As the current pandemic has put stress on our home lives, so it has put pressure on our sense of “home,” inviting us to grapple with new and occasionally incongruous meanings. Here are just a few examples. Some of us have been hunkered down at home, protecting ourselves from exposure to infection. Compared to those deemed “essential,” to those without a place to go, and to those hospitalized with the virus, we are the lucky ones. Home is our refuge. At the same time, needless to say, being stuck at home may be terribly isolating – all the more so for people living alone. For workers who have lost jobs, being at home means loss of purpose as well as paycheck. For those suffering from mental illness, or even just garden-variety boredom and loneliness, four walls may begin to feel like a cage. For some, overcrowded quarters may only heighten the risk of infection. And for others, being locked down means confinement in a space of conflict and possible violence. Home may be rife with danger. Looked at through the lens of the current health crisis, home appears, more than ever, as both refuge and jail.

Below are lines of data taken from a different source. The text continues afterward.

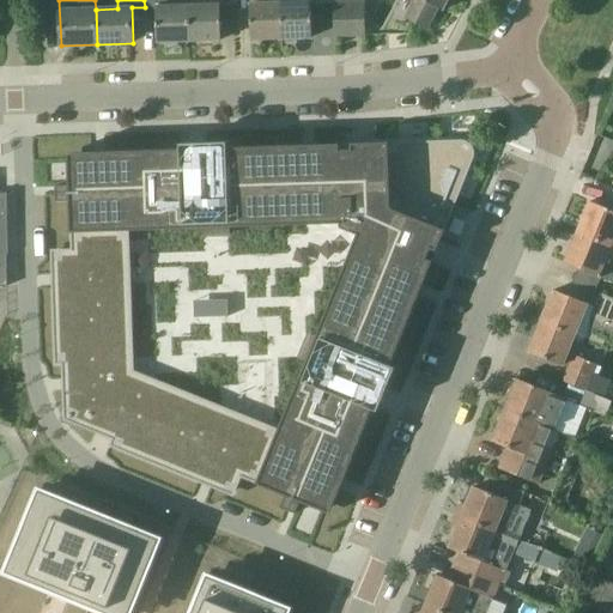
[(144,0),(145,7),(157,6),(158,42),(190,41),(188,0),(144,0)]
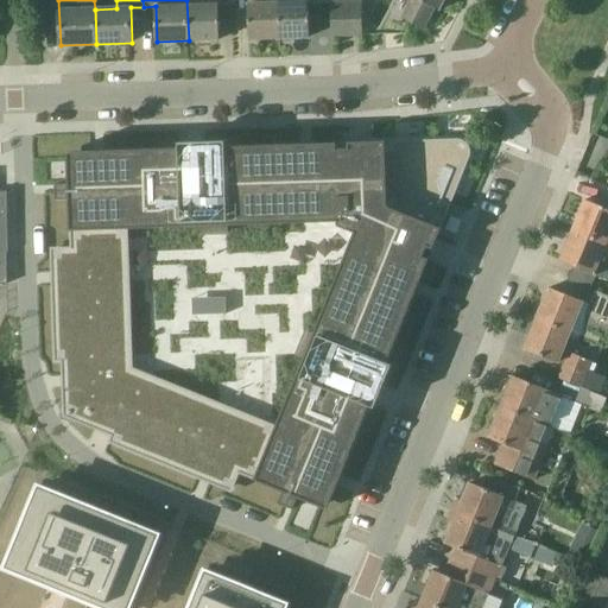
[(187,0),(189,40),(220,40),(220,5),(233,5),(232,0),(187,0)]
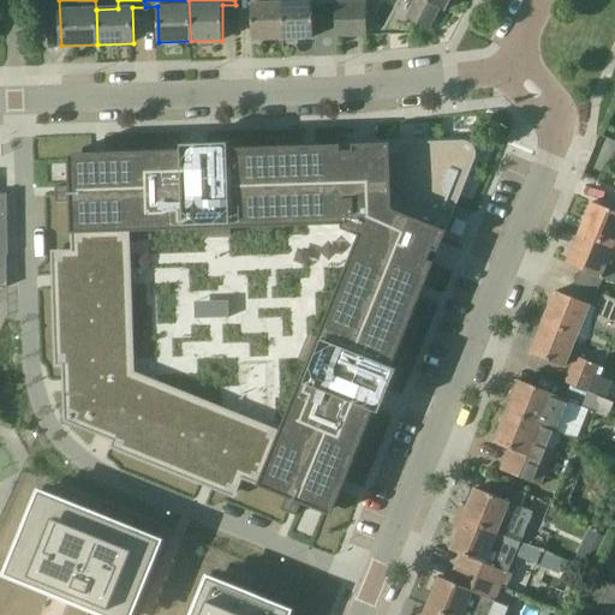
[(251,0),(251,4),(251,5),(252,40),(284,39),(281,0),(251,0)]
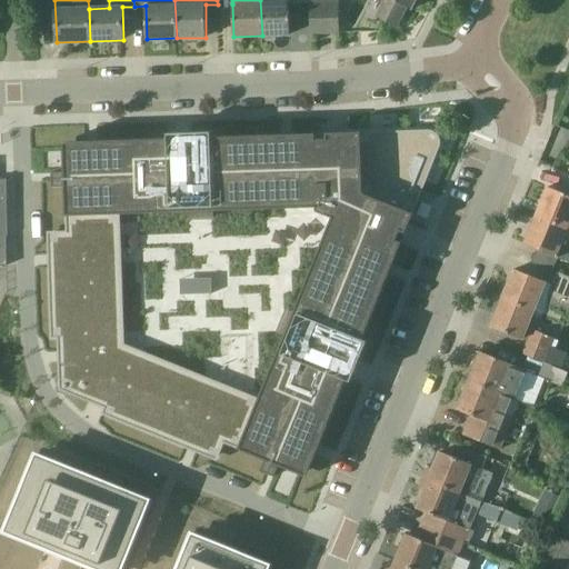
[(260,0),(262,36),(291,35),(289,0),(260,0)]
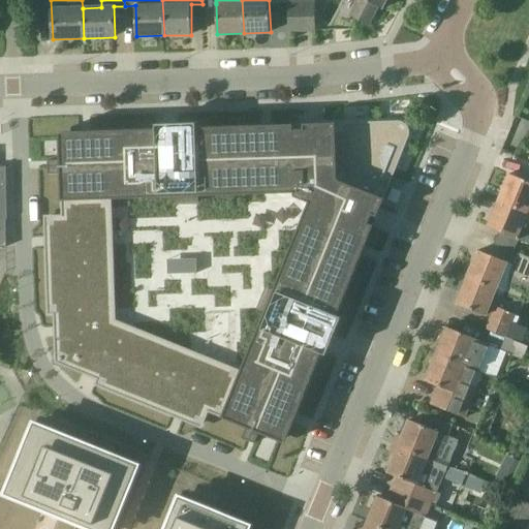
[(382,9),(386,0),(359,0),(350,17),(369,26),(378,7),(382,9)]
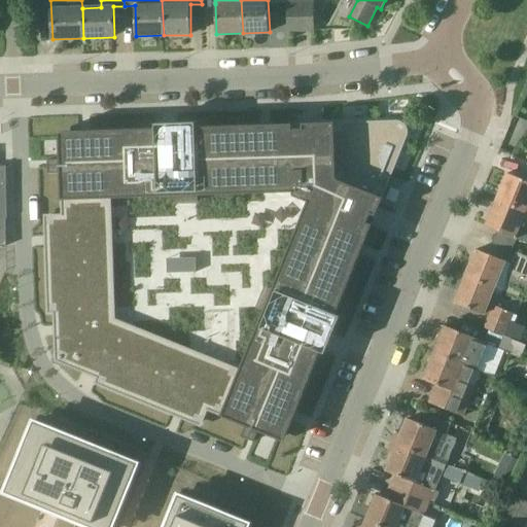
[(314,4),(287,5),(288,32),(315,31),(314,4)]
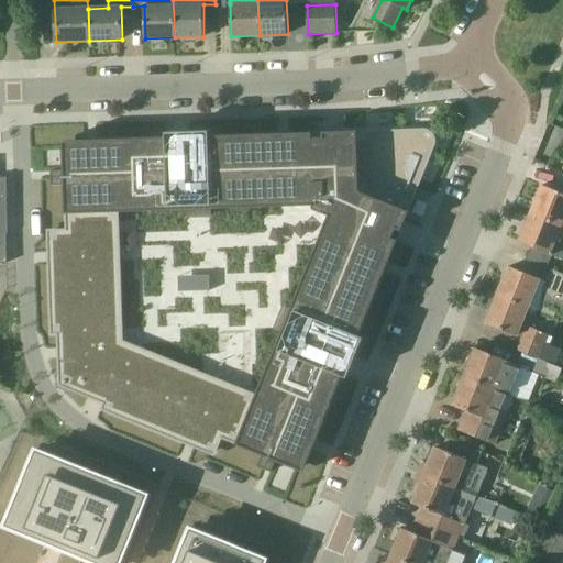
[(53,170),(53,185),(64,185),(66,229),(59,229),(47,230),(48,263),(51,335),(57,335),(58,386),(103,404),(100,410),(184,444),(216,456),(220,445),(222,439),(263,455),(258,466),(272,472),(276,461),(280,463),(304,472),(317,441),(342,377),(341,377),(342,376),(346,378),(363,338),(359,337),(359,335),(385,272),(397,240),(393,238),(396,229),(401,231),(435,146),(435,145),(435,144),(435,143),(437,143),(437,142),(437,141),(437,140),(435,140),(435,139),(435,138),(435,136),(434,136),(434,135),(434,134),(433,134),(433,133),(432,133),(432,132),(431,132),(431,131),(430,131),(429,130),(428,130),(427,130),(426,129),(424,129),(423,129),(322,132),(323,139),(312,139),(312,133),(278,134),(210,136),(209,136),(209,131),(165,133),(166,139),(165,139),(165,138),(97,140),(63,141),(64,167),(64,170),(53,170)]
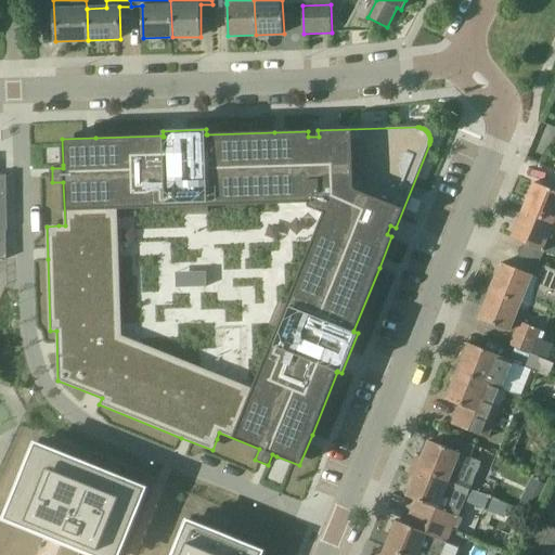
[(523,210),(554,223),(554,191),(547,189),(534,182),(523,210)]
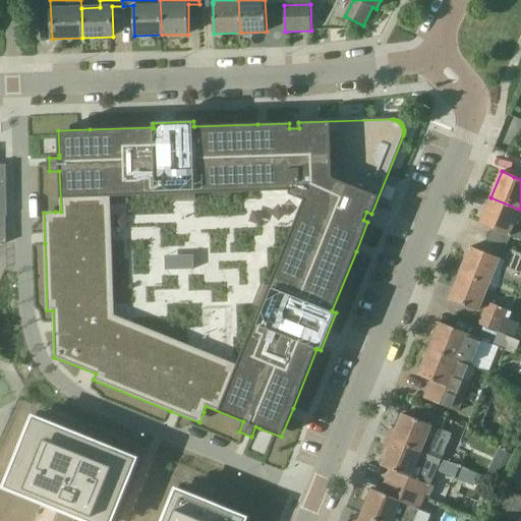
[(520,210),(490,197),(480,224),(520,239),(520,210)]
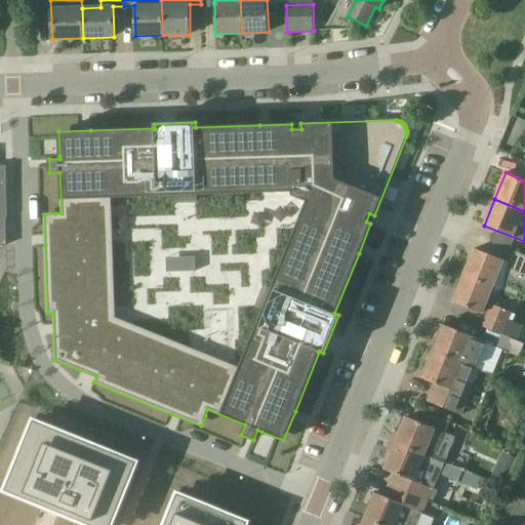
[(463,275),(493,287),(501,290),(508,275),(524,282),(524,255),(515,252),(510,264),(475,249),(463,275)]
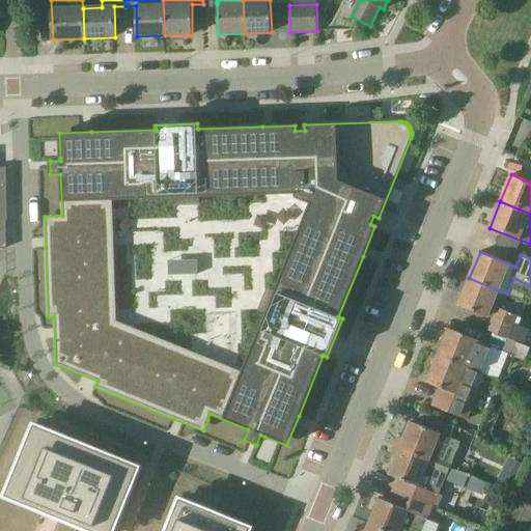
[(493,306),(499,290),(469,278),(458,305),(493,319),(488,331),(493,333),(523,344),(529,330),(514,324),(518,315),(493,306)]
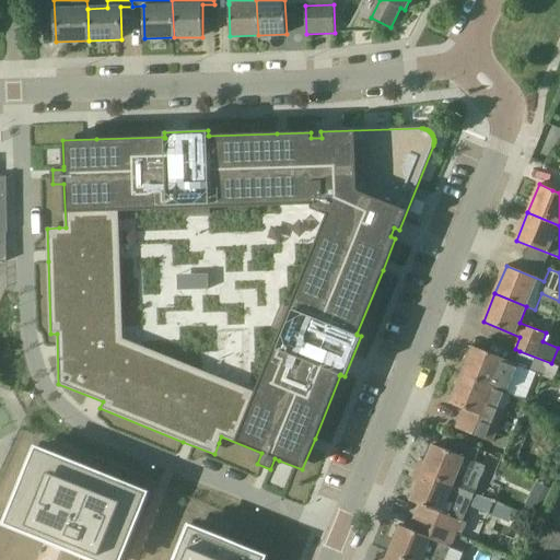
[(506,394),(517,366),(518,364),(515,363),(473,347),(462,375),(506,394)]
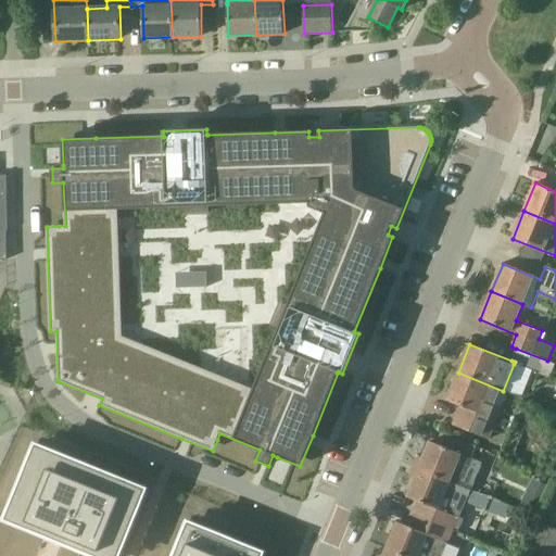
[(514,364),(550,378),(555,364),(547,361),(516,349),(512,361),(515,362),(514,364)]
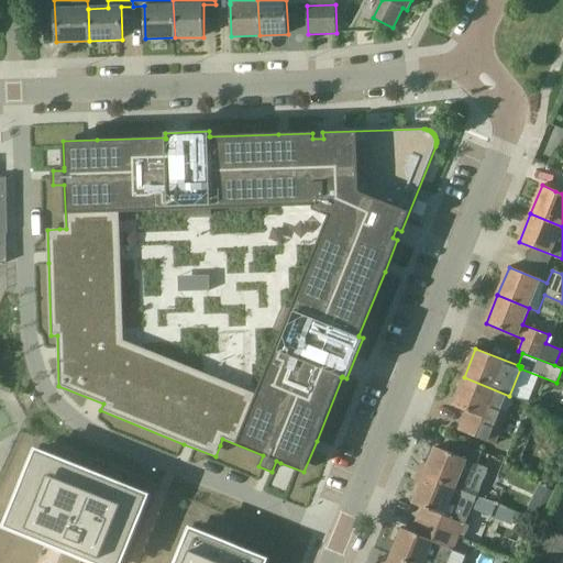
[(509,396),(464,377),(452,405),(466,411),(459,430),(495,445),(514,398),(509,396)]
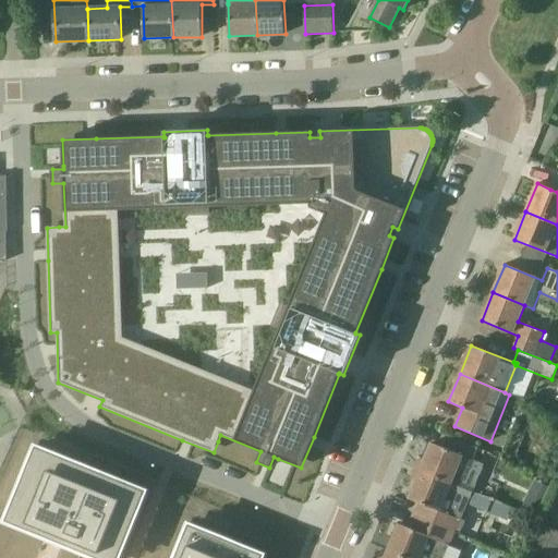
[(420,471),(473,493),(484,464),(432,443),(420,471)]
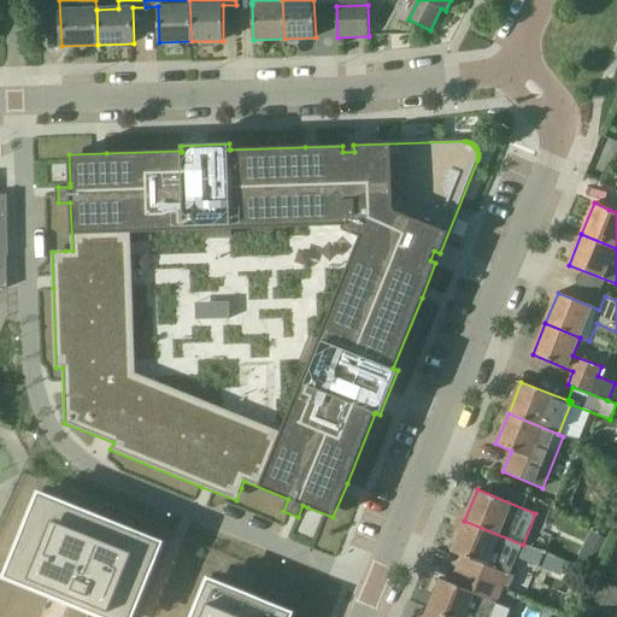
[(40,494),(6,576),(106,616),(130,616),(160,544),(40,494)]
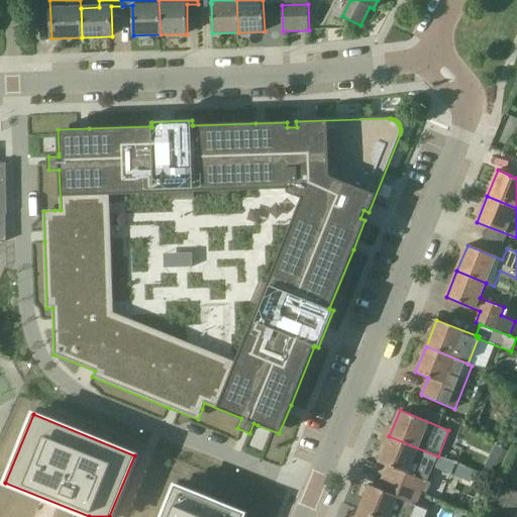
[(516,431),(510,435),(507,441),(516,446),(516,431)]
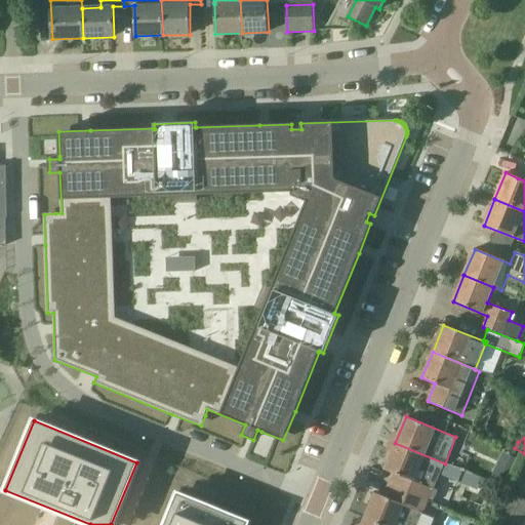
[(435,488),(445,463),(395,443),(385,470),(398,475),(393,486),(428,500),(433,502),(438,490),(435,488)]
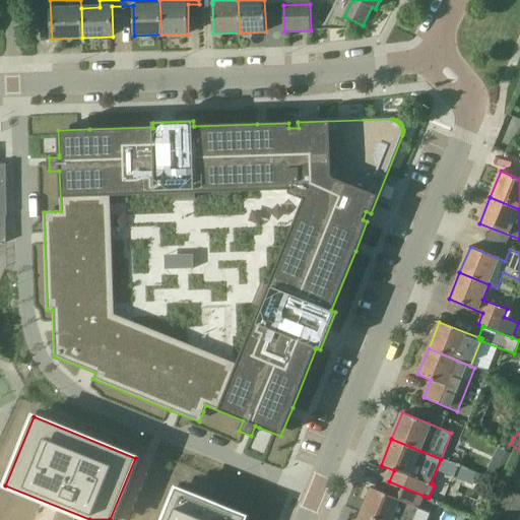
[(509,467),(493,460),(485,474),(502,481),(509,467)]
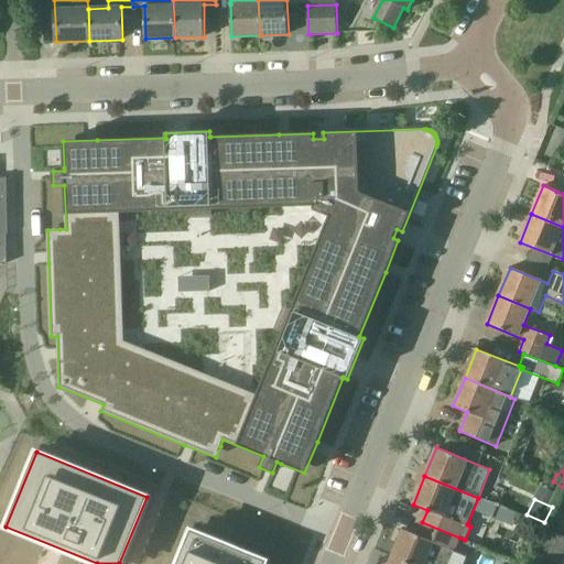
[(391,557),(408,563),(448,563),(459,538),(422,522),(416,535),(403,529),(391,557)]
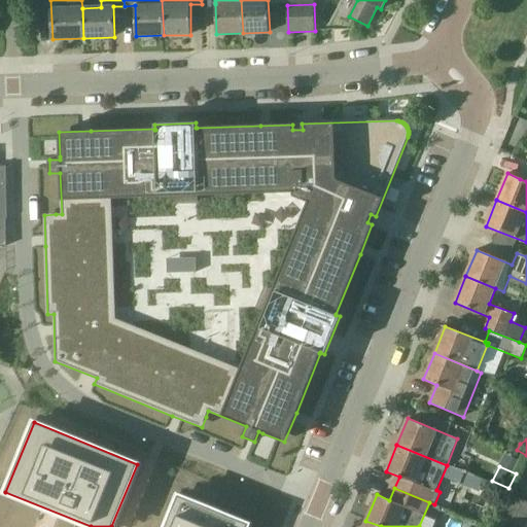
[(178,495),(165,526),(247,526),(248,524),(178,495)]
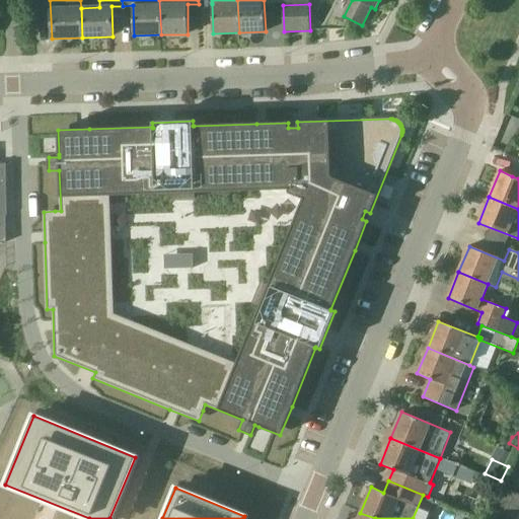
[(518,495),(504,488),(498,500),(518,509),(518,495)]
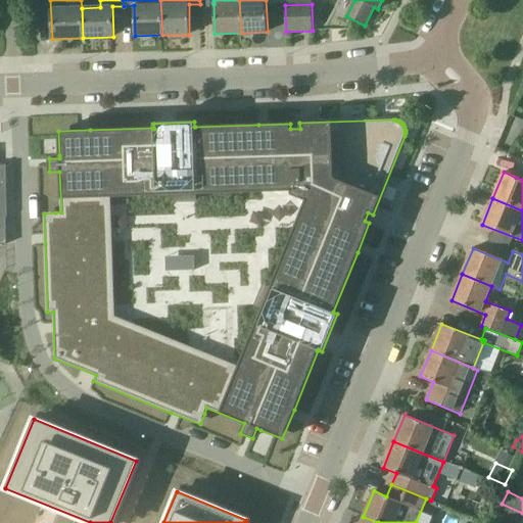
[(513,522),(520,522),(522,518),(522,513),(502,504),(496,515),(513,522)]
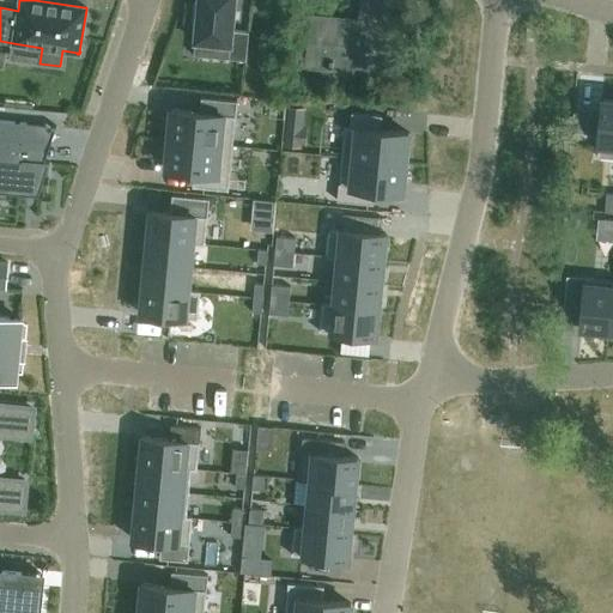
[(194,4),(192,23),(196,23),(195,41),(230,44),(229,59),(247,61),(249,32),(232,30),(235,0),(199,0),(199,4),(194,4)]
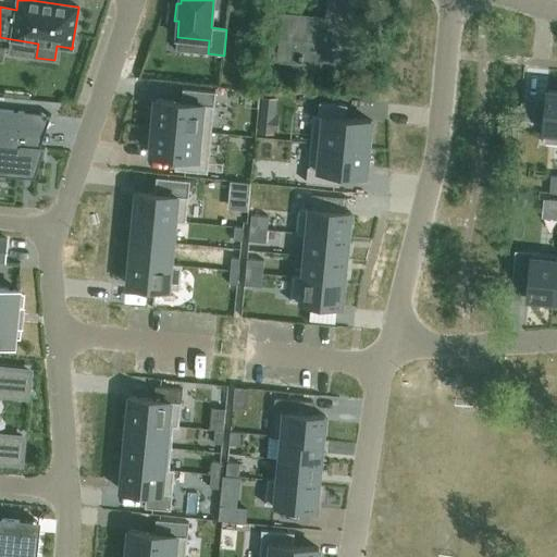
[(283,14),(279,60),(350,67),(355,22),(283,14)]
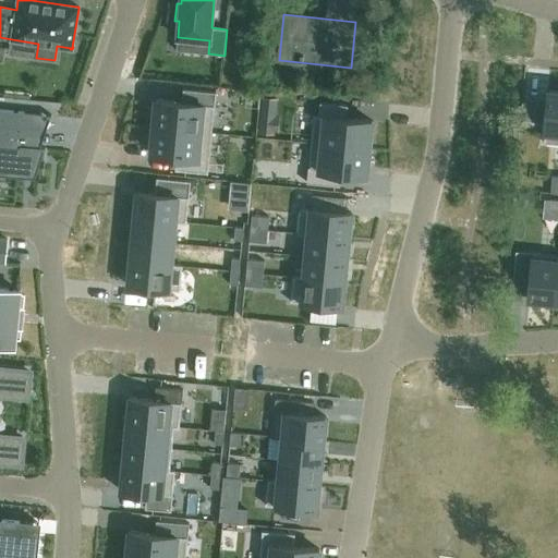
[(153,108),(152,122),(154,122),(153,128),(211,133),(216,93),(183,89),(182,102),(156,100),(155,109),(153,108)]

Other elements of home are revealed and reinvented under pressure from the pandemic. The challenges of child care and housekeeping, jobs often relegated to others for little or no pay, suddenly loom large for those once exempt and now under quarantine. When a man’s place is suddenly, perforce, in the home; when the female executive has to pick up a mop; then perhaps entrenched gender/class inequities are shaken (or at least exposed) just a little. As with racial disparities in health care, COVID-19 has made other social patterns harder to ignore. The typical residence houses a small number of people, often bi-generational and biologically tied. The virus, however, prefers a different kind of residence: one housing large numbers of people, unrelated by blood, of a similar age, and none of them children. It has turned the spotlight (though surely not searchingly enough) on two kinds of collective residences and their peculiarly vulnerable inmates: nursing homes and prisons. However different, both of these are versions of home – yet because they are similarly out of sight, we are prone to overlook them as such. Home is sometimes an institution.
Though racist xenophobia did not originate with what our president calls “the China virus,” some have taken advantage of the virus to inflame it. When increasing numbers of people are assaulted by demands to “go back where they came from,” and when ICE endeavors to deport international students, “home” threatens to devolve into a racialized notion of “homeland.” Invoked in this manner, “home” can actually be the driver of hate speech.
I would like to believe, however, that COVID-19 has also stretched and broadened our ideas and feelings about home in more positive ways. For one thing, it has deepened appreciation for various domestic arts (cooking, gardening, home repair). For another, by getting us out and about in our Charlottesville neighborhoods (walking, offering help, going to protests), it has fostered a sense of home not as isolated dwelling, but as broader community; if nothing else, the pandemic has proved how interconnected we are.
As our country tackles this crisis and looks to the future, the task facing us all will be to think beyond neighborhoods and national borders to a notion of home that encompasses the planet.